Por Sandra Luz Tello Velázquez
Septiembre, es el mes oficial del sismo en México. El noveno mes del año en nuestro país nos ha marcado dos veces, nos duelen dos años: 1985 y 2017, son heridas abiertas que aún supuran y al mismo tiempo son recordatorios de una fuerza civil que emerge cuando las estructuras, físicas e institucionales, se derrumban.
Cada año, cuando el calendario marca 19 de septiembre, pareciera que México se detiene, no porque lo haya decretado un gobierno, sino porque así nos lo dictan la memoria, la conciencia y la piel, este día se ha inscrito con letras de polvo y silencio en la historia del país.
En 1985, la Ciudad de México despertó tras una tragedia sin precedentes. Los edificios que se desplomaban no solo se llevaban consigo vidas, también desnudaban un Estado incapaz de responder ante lo inesperado. De ese vacío nació una ciudadanía organizada: brigadas espontáneas, manos entrelazadas sacando escombros, vecinos improvisando comedores, médicos atendiendo en la calle. Ese día, México entendió que el pueblo podía sostenerse a sí mismo cuando las instituciones políticas fallan.
Treinta y dos años después, el 19 de septiembre de 2017, la tierra volvió a sacudirnos. Otra vez edificios colapsados, nuevamente el polvo cubriendo la ciudad, volvía el miedo reflejado en las miradas y de nuevo la gente ayudando en la calle, la solidaridad multiplicada, la juventud organizándose con chalecos, cascos y palas, Frida, el nuevo nombre de la esperanza, simbolizado en una bella y orgullosa perrita de rescate de la Marina, el eco de 1985 resonó en cada brigada, en cada voz que levantaba el puño y pedía silencio para escuchar bajo los escombros.
Por otra parte, la memoria de ambos sismos ha encontrado refugio en la cultura. El cine se ha atrevido a recrear las horas suspendidas, por ejemplo, “7:19” retrató la vulnerabilidad y el compromiso humano entre los muros caídos del 85; Cada Minuto Cuenta ha revivido la urgencia de los rescatistas; El Día de la Unión buscó rendir homenaje a la solidaridad. Del 2017 emergieron documentales como La Voz del Silencio y la serie S19 Corazón de México, que muestran el dolor y el poder de una sociedad que se niega a olvidar. El cine se ha convertido en testimonio que teje un archivo emocional, relatos donde la memoria no es nostalgia, sino una advertencia para prepararnos frente a la naturaleza.
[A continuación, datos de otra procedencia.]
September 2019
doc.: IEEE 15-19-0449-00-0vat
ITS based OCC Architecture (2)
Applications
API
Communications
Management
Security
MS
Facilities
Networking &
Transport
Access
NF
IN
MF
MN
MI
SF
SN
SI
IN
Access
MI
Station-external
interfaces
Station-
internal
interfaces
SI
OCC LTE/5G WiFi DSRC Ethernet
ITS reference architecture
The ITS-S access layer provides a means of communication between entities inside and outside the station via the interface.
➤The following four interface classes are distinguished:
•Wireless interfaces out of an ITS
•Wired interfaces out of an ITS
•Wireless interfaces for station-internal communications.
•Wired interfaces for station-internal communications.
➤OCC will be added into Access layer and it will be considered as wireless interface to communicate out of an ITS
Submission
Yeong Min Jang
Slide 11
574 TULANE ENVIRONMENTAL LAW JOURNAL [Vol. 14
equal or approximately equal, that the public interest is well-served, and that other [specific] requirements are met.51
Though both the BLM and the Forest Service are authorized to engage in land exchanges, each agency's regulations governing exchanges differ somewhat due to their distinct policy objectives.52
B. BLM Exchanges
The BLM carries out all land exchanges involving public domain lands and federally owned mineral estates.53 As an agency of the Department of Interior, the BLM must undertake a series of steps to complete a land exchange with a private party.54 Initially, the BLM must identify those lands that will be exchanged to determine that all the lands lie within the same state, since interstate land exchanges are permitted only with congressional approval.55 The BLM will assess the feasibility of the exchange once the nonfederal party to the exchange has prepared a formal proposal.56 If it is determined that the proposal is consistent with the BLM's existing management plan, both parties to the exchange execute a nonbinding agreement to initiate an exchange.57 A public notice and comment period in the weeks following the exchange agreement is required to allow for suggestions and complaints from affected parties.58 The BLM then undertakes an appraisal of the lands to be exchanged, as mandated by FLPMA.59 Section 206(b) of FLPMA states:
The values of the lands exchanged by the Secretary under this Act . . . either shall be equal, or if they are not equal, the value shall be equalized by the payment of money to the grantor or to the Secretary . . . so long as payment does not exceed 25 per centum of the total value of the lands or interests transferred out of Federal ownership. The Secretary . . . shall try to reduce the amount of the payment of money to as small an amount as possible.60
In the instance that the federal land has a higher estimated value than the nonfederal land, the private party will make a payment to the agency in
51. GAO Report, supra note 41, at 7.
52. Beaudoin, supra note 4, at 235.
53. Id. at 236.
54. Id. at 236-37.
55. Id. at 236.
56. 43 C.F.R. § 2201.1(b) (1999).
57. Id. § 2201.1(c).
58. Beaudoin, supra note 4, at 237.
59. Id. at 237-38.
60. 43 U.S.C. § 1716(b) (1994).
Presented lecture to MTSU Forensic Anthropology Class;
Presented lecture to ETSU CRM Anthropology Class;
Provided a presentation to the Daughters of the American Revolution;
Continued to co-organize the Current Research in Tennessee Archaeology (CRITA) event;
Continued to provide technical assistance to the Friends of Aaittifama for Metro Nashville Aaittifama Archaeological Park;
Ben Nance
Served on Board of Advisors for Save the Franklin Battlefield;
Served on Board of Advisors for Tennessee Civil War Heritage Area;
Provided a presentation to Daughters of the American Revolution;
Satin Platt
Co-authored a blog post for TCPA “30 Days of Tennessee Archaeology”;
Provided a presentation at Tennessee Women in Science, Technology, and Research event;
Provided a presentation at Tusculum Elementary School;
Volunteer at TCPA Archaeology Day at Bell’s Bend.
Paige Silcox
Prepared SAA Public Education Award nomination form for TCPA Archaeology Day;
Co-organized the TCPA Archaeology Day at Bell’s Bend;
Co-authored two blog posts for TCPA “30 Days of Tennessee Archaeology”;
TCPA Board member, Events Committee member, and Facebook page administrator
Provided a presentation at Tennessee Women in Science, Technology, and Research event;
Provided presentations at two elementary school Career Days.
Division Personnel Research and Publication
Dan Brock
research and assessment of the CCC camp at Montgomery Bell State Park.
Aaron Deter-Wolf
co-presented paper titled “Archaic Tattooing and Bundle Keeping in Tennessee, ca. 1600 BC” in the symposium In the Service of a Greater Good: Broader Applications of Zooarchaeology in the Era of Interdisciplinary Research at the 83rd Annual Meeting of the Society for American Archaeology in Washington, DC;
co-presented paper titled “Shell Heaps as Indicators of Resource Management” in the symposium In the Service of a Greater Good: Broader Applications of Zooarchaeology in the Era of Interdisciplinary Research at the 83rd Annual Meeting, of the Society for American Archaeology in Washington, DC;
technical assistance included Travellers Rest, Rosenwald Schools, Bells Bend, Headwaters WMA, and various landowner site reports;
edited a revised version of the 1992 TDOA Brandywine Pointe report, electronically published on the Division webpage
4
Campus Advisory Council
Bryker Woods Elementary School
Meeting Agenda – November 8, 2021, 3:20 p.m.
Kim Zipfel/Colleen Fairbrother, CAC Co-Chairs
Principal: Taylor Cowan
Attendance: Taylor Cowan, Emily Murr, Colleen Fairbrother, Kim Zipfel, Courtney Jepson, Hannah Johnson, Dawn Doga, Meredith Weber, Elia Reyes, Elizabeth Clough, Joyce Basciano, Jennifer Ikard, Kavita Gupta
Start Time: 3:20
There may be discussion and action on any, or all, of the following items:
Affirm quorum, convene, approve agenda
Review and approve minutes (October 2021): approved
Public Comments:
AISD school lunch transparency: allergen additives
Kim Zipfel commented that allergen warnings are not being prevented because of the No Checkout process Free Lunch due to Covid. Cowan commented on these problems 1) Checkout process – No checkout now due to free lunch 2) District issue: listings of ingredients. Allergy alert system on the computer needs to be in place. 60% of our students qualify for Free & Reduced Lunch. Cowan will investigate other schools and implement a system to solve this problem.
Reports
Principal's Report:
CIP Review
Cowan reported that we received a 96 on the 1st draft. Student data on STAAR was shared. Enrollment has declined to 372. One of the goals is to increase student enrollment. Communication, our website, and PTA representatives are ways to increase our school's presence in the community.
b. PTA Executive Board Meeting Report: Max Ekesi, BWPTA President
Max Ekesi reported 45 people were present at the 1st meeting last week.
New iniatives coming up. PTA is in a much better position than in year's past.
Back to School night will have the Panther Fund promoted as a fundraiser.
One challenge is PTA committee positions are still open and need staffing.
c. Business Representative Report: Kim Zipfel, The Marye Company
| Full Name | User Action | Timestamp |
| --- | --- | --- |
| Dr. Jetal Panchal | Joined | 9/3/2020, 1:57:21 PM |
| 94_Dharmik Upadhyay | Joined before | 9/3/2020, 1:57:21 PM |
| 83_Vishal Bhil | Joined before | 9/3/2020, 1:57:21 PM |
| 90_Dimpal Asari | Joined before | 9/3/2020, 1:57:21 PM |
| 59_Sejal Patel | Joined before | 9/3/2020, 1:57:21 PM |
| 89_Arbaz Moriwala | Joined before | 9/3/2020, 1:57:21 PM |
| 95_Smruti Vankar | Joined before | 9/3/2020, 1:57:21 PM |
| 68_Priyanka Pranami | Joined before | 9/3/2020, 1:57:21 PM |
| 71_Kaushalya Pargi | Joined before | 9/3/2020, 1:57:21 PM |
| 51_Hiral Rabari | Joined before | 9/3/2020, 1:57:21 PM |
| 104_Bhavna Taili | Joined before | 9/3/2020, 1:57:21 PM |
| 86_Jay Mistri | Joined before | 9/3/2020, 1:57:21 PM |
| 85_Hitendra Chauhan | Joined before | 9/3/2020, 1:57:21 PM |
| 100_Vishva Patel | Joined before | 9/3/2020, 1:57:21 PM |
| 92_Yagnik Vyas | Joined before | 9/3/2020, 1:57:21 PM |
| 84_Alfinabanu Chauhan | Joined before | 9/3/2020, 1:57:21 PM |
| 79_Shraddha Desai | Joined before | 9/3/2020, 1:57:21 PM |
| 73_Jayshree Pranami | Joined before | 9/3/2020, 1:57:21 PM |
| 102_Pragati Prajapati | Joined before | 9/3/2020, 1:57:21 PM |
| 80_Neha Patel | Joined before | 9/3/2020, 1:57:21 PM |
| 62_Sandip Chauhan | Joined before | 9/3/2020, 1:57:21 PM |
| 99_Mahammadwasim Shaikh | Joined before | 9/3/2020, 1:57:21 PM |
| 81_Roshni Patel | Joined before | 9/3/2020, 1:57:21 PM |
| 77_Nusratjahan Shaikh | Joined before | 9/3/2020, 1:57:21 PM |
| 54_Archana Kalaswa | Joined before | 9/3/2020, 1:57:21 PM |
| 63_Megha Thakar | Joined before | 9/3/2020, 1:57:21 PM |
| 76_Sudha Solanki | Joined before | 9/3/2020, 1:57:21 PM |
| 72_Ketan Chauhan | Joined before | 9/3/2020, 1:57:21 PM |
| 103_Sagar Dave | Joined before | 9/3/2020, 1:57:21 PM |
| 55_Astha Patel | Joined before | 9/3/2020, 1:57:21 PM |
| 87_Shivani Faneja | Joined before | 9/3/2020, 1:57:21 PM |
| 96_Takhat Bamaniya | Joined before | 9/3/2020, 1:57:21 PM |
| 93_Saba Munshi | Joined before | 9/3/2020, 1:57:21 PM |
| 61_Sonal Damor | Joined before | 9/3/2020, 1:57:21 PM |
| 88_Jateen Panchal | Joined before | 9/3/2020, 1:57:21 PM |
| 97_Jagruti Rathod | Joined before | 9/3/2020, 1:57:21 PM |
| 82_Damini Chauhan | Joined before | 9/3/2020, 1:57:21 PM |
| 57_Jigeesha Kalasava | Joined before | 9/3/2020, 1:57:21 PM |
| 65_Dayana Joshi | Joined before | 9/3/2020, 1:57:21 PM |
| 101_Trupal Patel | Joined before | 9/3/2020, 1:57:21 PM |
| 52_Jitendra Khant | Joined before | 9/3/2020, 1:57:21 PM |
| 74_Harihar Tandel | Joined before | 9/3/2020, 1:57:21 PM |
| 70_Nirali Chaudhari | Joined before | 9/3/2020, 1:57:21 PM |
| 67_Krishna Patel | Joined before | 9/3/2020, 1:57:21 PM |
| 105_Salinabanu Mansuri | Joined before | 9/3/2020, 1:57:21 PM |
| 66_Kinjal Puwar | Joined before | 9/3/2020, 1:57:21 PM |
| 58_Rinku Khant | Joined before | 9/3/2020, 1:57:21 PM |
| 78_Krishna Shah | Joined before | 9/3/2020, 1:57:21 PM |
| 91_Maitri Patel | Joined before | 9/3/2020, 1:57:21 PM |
Recordar el 19 de septiembre es rendir un homenaje a quienes perdieron la vida y también reconocer a quienes ayudaron, esos héroes sin capa, el chico en silla de ruedas que salió a recoger escombros, el joven sin una pierna que sacó a personas enterradas bajo las ruinas, el “topo” experimentado que rescató decenas de personas sin perder su capacidad de asombro, el rescatista del Ejército Nacional que rompió en llanto ante la muerte de las víctimas, es el médico que atendía en improvisados consultorios en las banquetas de la Ciudad de México, los jóvenes de bachillerato y universitarios trabajando sin parar en centros de acopio, recolectando en las calles o el despacho de arquitectos con sus obreros que ayudaron a reconstruir pequeñas poblaciones en los Estados de Puebla, Morelos o Oaxaca. El 19 de septiembre de 2017 nos recuerda que solo un gran país puede producir tantos héroes anónimos, no debemos olvidarlo.
El 19 de septiembre no pertenece al pasado, sino a un presente que late cada vez que alguien aprecia y vive un simulacro con seriedad, cada vez que un niño aprende a identificar una ruta de evacuación, cada vez que la solidaridad se nombra como identidad nacional. Es presente cuando nos preguntarnos qué aprendimos, y si hemos sido capaces de transformar el duelo en prevención, la catástrofe en políticas públicas, la solidaridad en acciones permanentes. Porque si algo nos enseñaron esos días es que la tragedia no se repite como destino, sino como consecuencia de la falta de memoria.
Y sin embargo, más allá de protocolos y políticas, esta fecha nos recuerda que hay memorias que viven en el cuerpo: el estremecimiento ante una alarma sísmica, el silencio contenido cuando la tierra tiembla, la certeza de que ninguna sacudida puede arrancarnos lo que nos hace comunes, lo que nos hace humanos, lo que nos duele, pero también nos sostiene.